Анастас обалдело уставился на следователя:
— Какую еще ригу?
— Обыкновенную ригу, колхозную, со льном, — пояснил следователь.
— Да нешто я ее спалил? — удивленно протянул Анастас.
— Точно, спалил, и головешек не осталось.
— Вона что… А я-то что-то и не припомню.
— «Не припомню»… Забавный тип ты, Засухин. Прямо по Чехову жаришь, — засмеялся следователь и, резко оборвав смех, принял строгий вид. — Вот что, дорогой мой, о том, что ты спалил ригу, всем известно, и доказательств не требуется. Понятно?
— Так-так, — подтвердил Анастас.
Следователь откинулся на спинку стула. Высоко вскинул брови и показал Анастасу палец.
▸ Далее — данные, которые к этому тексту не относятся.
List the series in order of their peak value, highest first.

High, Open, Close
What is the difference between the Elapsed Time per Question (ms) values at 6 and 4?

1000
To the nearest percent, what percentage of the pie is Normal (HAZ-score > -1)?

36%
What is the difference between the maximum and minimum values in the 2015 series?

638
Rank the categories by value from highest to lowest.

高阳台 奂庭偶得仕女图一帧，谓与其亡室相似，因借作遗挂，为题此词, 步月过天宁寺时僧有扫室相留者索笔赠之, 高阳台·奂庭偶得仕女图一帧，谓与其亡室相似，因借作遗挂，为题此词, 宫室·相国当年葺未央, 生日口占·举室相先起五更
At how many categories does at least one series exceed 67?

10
— Мне важно знать, был ли умысел или простая небрежность. — Следователь описал пальцем круг и продолжал: — Умысел бывает косвенный и прямой. Понимаешь, Засухин?
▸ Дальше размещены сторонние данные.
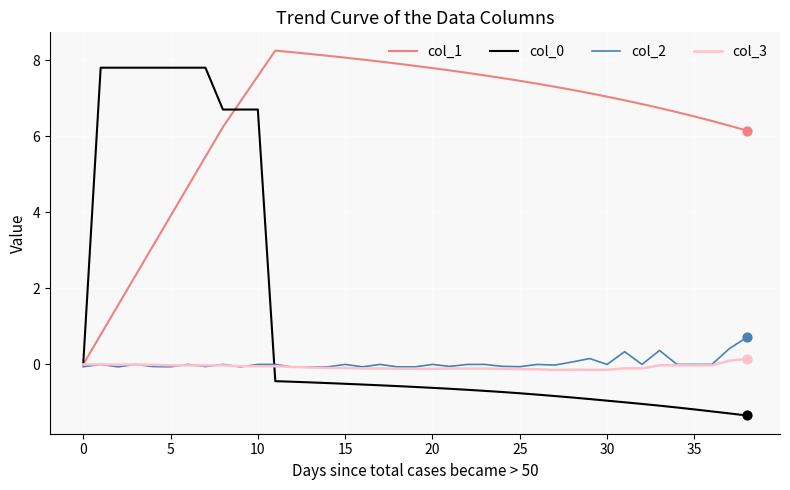

At how many categories does at least one series exceed 4?

38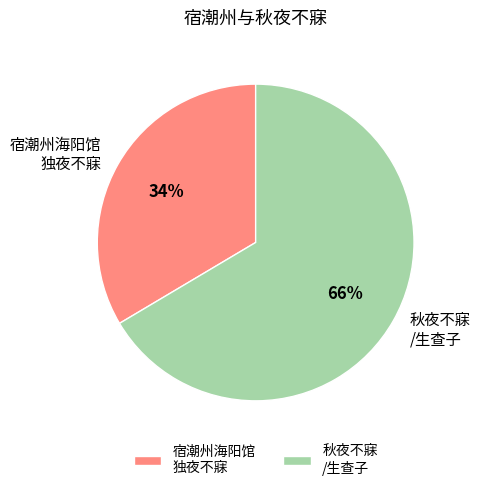

Between 宿潮州海阳馆 独夜不寐 and 秋夜不寐 /生查子, which is larger?

秋夜不寐 /生查子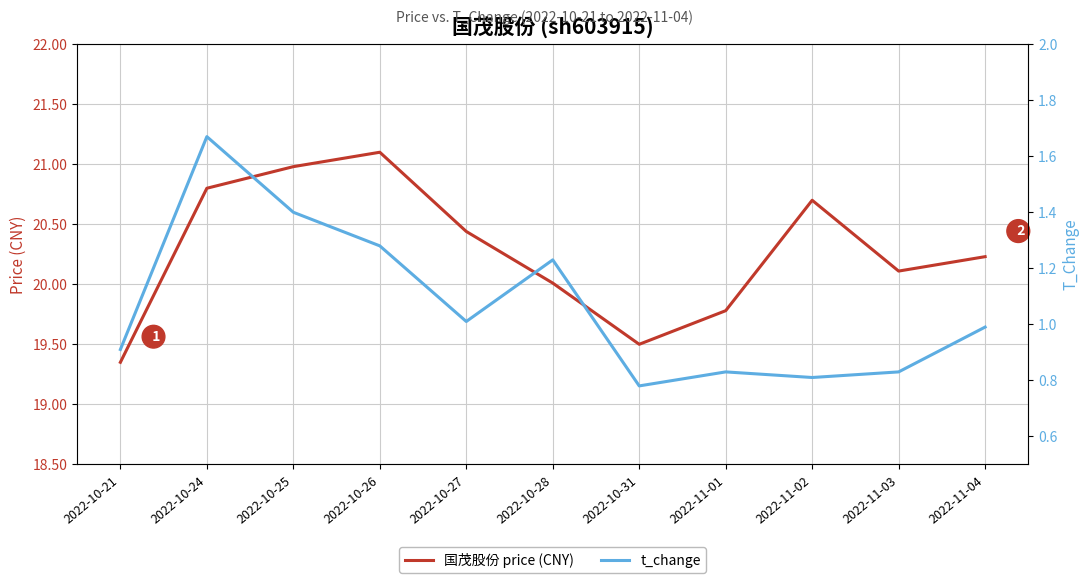

True or false: 国茂股份 price (CNY) and t_change cross at least once.

False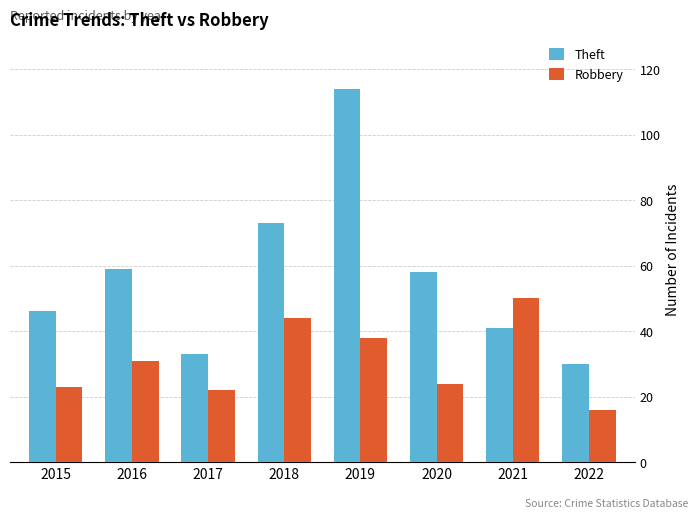

List the series in order of their peak value, lowest first.

Robbery, Theft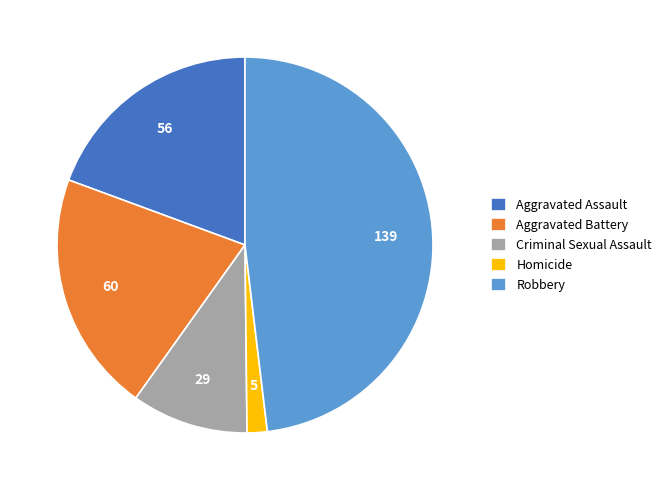

Count the number of slices in the pie.

5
— Так-так, — заулыбался Анастас, следя, как тонкий палец следователя мелькает перед его носом.
Улыбку Анастаса следователь почему-то принял за насмешку. Он густо покраснел и резко сменил добродушный тон на грубый:
— Ты мне не прикидывайся. А говори прямо. Нарочно спалил ригу или так, по халатности?
— Чего ты мне говоришь-то? Кто кого спалил? — наивно переспросил Анастас и окончательно восстановил против себя следователя, который, в сущности-то, и не желал старику зла.
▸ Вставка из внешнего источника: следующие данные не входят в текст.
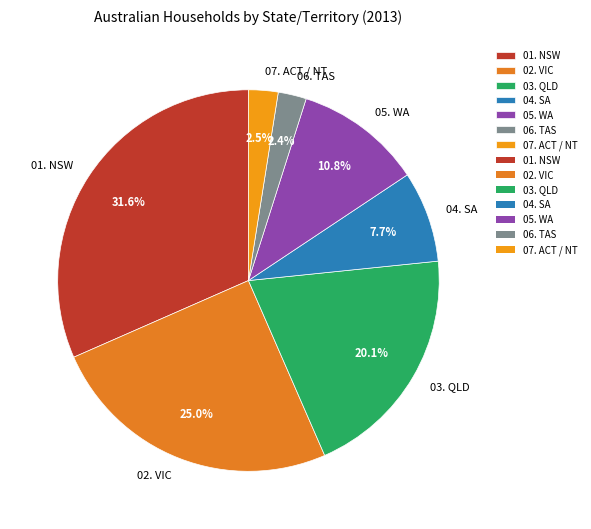

Is it true that 05. WA is 11% of the pie?

True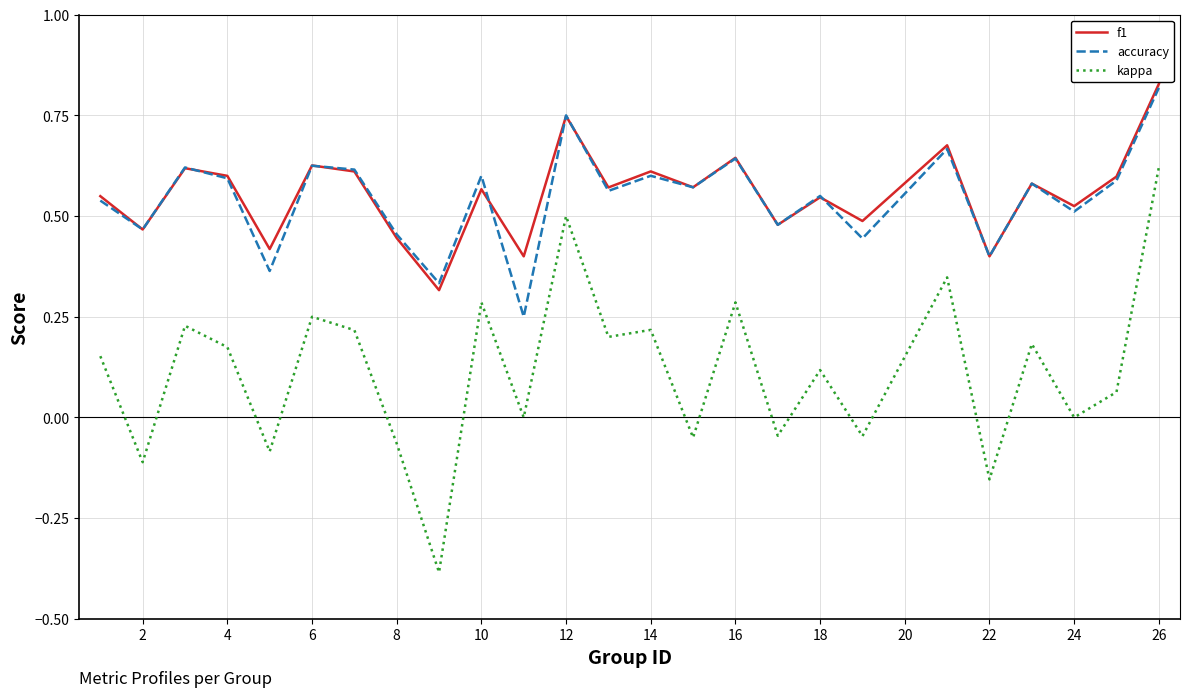

Which series has the widest spread of values?

kappa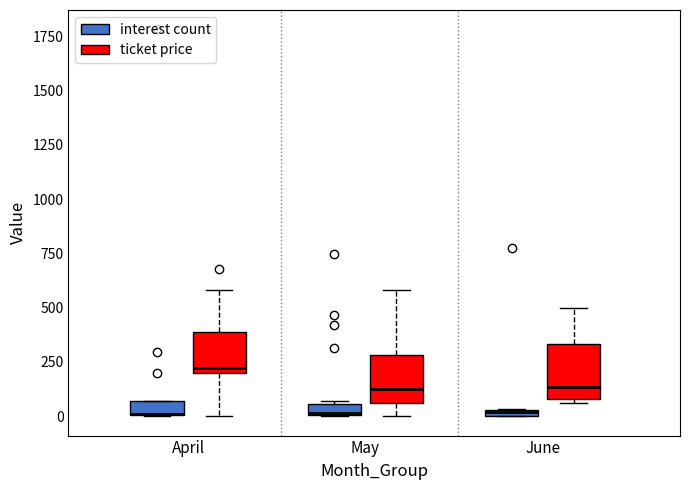

Where is the upper edge of the box for April (interest count) on the y-axis? The values are not printed on the chart, so give them approximately, as read against the axis.

50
Следователь вел порученное ему уголовное дело. Он был молодой, горячий, в своей работе превыше всего ставил объективность и беспристрастность. Дело о поджоге он относил к делам бесспорным и пустячным, отлично видел, что обвиняемый — не преступник: просто недоразвитый колхозник; знал, что и ригу он сжег без умысла: уснул и сам чуть не сгорел вместе с ней; и был уверен, что наказание ему будет условное. Следователь и сам бы мог внести в протокол нужные ему показания, и, конечно, обвиняемый, не читая, подписался бы под ними. Но где тогда объективность? И ради этой объективности он добивался от Анастаса одного только слова «уснул». Ему очень хотелось подсказать это слово Анастасу. Но не мог: мешала беспристрастность. И он продолжал допрашивать Анастаса. Доведенный до бешенства его ответами: «Какое дело?..» и «Да нешто это я?..» — следователь арестовал старика и, провожая его в камеру, сказал:
— Подумаешь сутки-другие — как миленький заговоришь.
Прошли сутки, другие, третьи — Засухин не заговорил «как надо». Его направили на судебно-психиатрическую экспертизу.
В больнице к Анастасу внезапно вернулась память, и он сказал то заветное слово, которого так упорно добивался молодой следователь. А в суде опять забыл. Суд не был так щепетильно объективен, как следователь, и чтобы поскорее развязаться с затянувшимся делом, приговорил Анастаса к условному наказанию. В колхозе условное осуждение расценили как чистое оправдание. «Придуривался, придуривался и вылез сухим. Вот уж придурок так придурок», — долго судачил народ. Кличку «придурок» он носил пять лет, пока колхозники не убедились, что у Засухина и в самом деле не все дома. На общем собрании, когда решался вопрос о распашке залежных земель, Анастас Засухин неожиданно для всех заявил, что давно пора заняться «черным переделом».
В период провала памяти Анастаса одолевало тупое безразличие ко всему. Когда же она возвращалась, Анастаса охватывала бурная деятельность.
Засухин находился в полном сознании, когда гроб с его Стехой опустили в могилу. Он первым бросил горсть земли, низко поклонился и сказал: «До скорой встречи, Стеша». А на поминках произошел конфуз.
Перед первой скорбной стопкой Анастас что-то хотел сказать, но, не найдя слов, тяжко вздохнул, выпил и, не закусывая, долго сидел, качая головой из стороны в сторону. Налили по второй. Анастас неожиданно взбодрился.
— Нам жить, а Степаниде Мироновне гнить!
Гости потупились, а пышная, грудастая жена сына, приехавшая из города на похороны, поморщилась и сказала мужу:
— Андрей, не давай ему больше. Да и сам не нагружайся.
— Батя, хватит тебе. — Андрей хотел взять из рук отца бутылку.
— Эх, сынок, горе-то какое, а ты — «хватит». — Анастас до краев налил стопку и, тряхнув головой, крикнул: — Гости дорогие! Выпьем за Степаниду Мироновну! Нехай ей там легко гнить, а нам тут весело жить!